Si la magnificence & les commodités pouvoient remplacer l’amour, les harems auroient été les demeures les plus délicieuſes. Tout ce qui pouvoit procurer des ſenſations agréables, étoit prodigué dans ces retraites impénétrables pour des hommes. L’orgueil des Mogols avoit même réglé que les femmes qui y ſeraient admiſes en viſite, recevraient la première fois des préſens très-riches ; & toujours un accueil accompagné des voluptés propres à ces climats. Les Européennes, dont la familiarité avec l’autre ſexe choquoit les préjugés Aſiatiques, & que, pour cette raiſon, on croyoit d’une tribu très-inférieure, eurent rarement la liberté de pénétrer dans cette eſpèce de ſanctuaire. Une d’elles, fort connue en Angleterre par ſes talens, par ſes grâces & par ſon eſprit d’obſervation, fut diſtinguée des autres. Les préférences qu’on accordoit à madame Draper la mirent à portée de tout voir, de tout examiner. Elle ne trouva pas à ces malheureuſes créatures, qui vivoient empriſonnées, cet air dédaigneux ou embarraſſé, que le peu de développement de leurs facultés auroit pu leur donner. Leurs manières lui parurent franches & aiſées. Quelque choſe de naïf & de touchant diſtinguoit leur converſation.
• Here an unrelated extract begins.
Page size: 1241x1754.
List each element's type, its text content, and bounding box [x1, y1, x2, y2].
Quoique les autres nations, établies à Surate, n’outrâſſent pas, comme les Mogols, tous les genres de volupté, elles ne laiſſoient pas d’avoir des jouiſſances dans une ville où les édifices publics manquoient généralement de goût & de ſymétrie. Les maiſons particulières n’avoient, à la vérité, aucune apparence : mais on voyoit dans toutes celles des hommes riches, des jardins remplis des plus belles fleurs ; des ſouterreins pratiqués contre les chaleurs étouffantes d’une partie de l’année ; des ſallons ou jailliſſoient, dans des baſſins de marbre, des fontaines, dont la fraîcheur & le murmure invitoient à un doux ſommeil.
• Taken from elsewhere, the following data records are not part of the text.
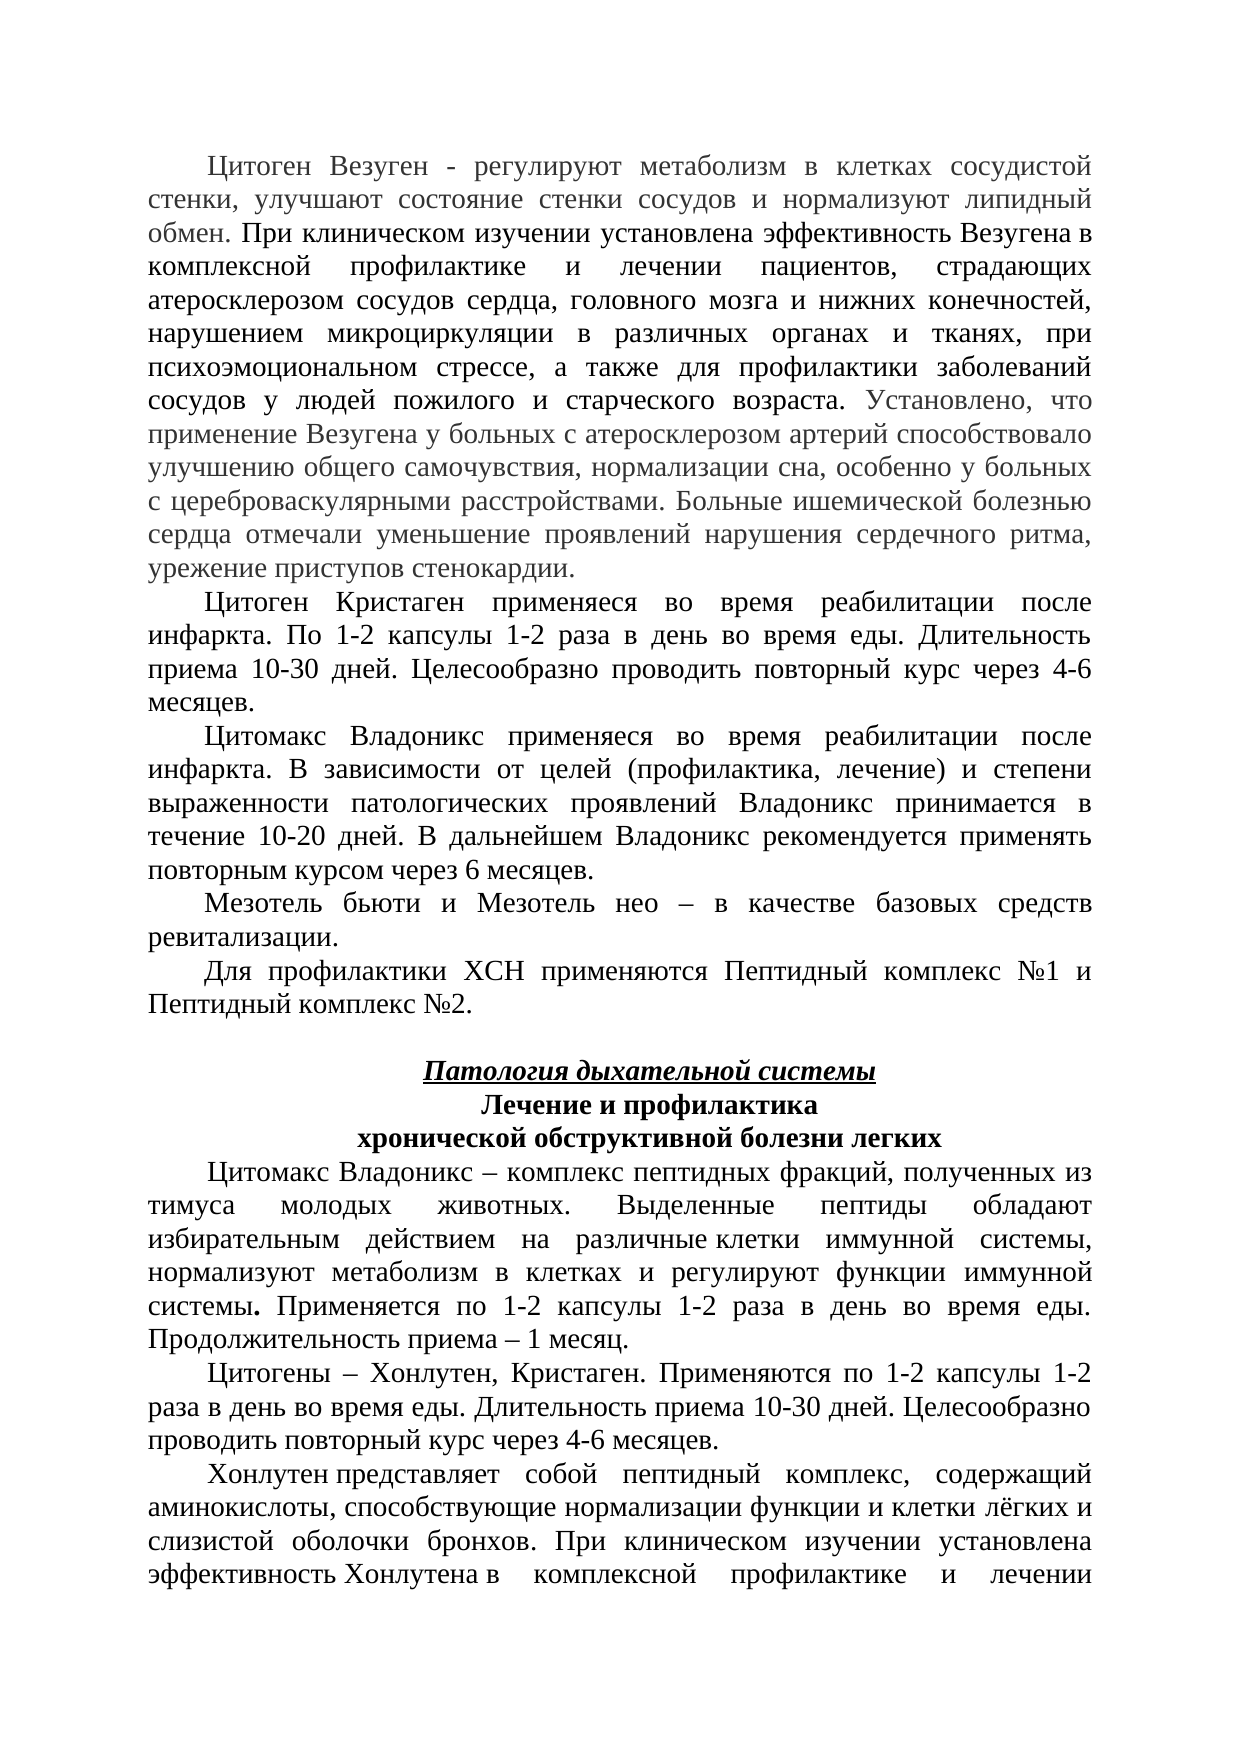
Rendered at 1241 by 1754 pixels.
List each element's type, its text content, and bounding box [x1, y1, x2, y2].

text Цитоген Кристаген применяеся во время реабилитации после инфаркта. По 1-2 капсулы 1-2 раза в день во время еды. Длительность приема 10-30 дней. Целесообразно проводить повторный курс через 4-6 месяцев. [148, 584, 1092, 718]
text хронической обструктивной болезни легких [148, 1120, 1092, 1154]
text Для профилактики ХСН применяются Пептидный комплекс №1 и Пептидный комплекс №2. [148, 953, 1092, 1020]
text Лечение и профилактика [148, 1087, 1092, 1120]
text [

Une des pratiques les plus univerſelles, étoit de ſe baigner ; & après le bain, de ſe faire maſſer ou pétrir, ſi l’on peut s’exprimer ainſi. Cette opération donnoit du reſſort aux différentes parties du corps, & une circulation facile à ſes fluides. On ſe croyoit preſque un nouvel être, après l’avoir éprouvée. L’eſpèce d’harmonie qu’elle rétabliſſoit dans toute la machine, étoit une ſorte d’ivreſſe, ſource féconde des ſenſations les plus délicieuſes. Cet uſage étoit, dit-on, paſſé de la Chine aux Indes ; & quelques épigrammes de Martial, quelques déclamations de Senèque paroiſſent indiquer qu’il n’étoit pas inconnu aux Romains, dans le tems où ils raffinoient ſur tous les plaiſirs, comme les tyrans qui mirent aux fers ces maîtres du monde, raffinèrent dans la ſuite ſur tous les ſupplices.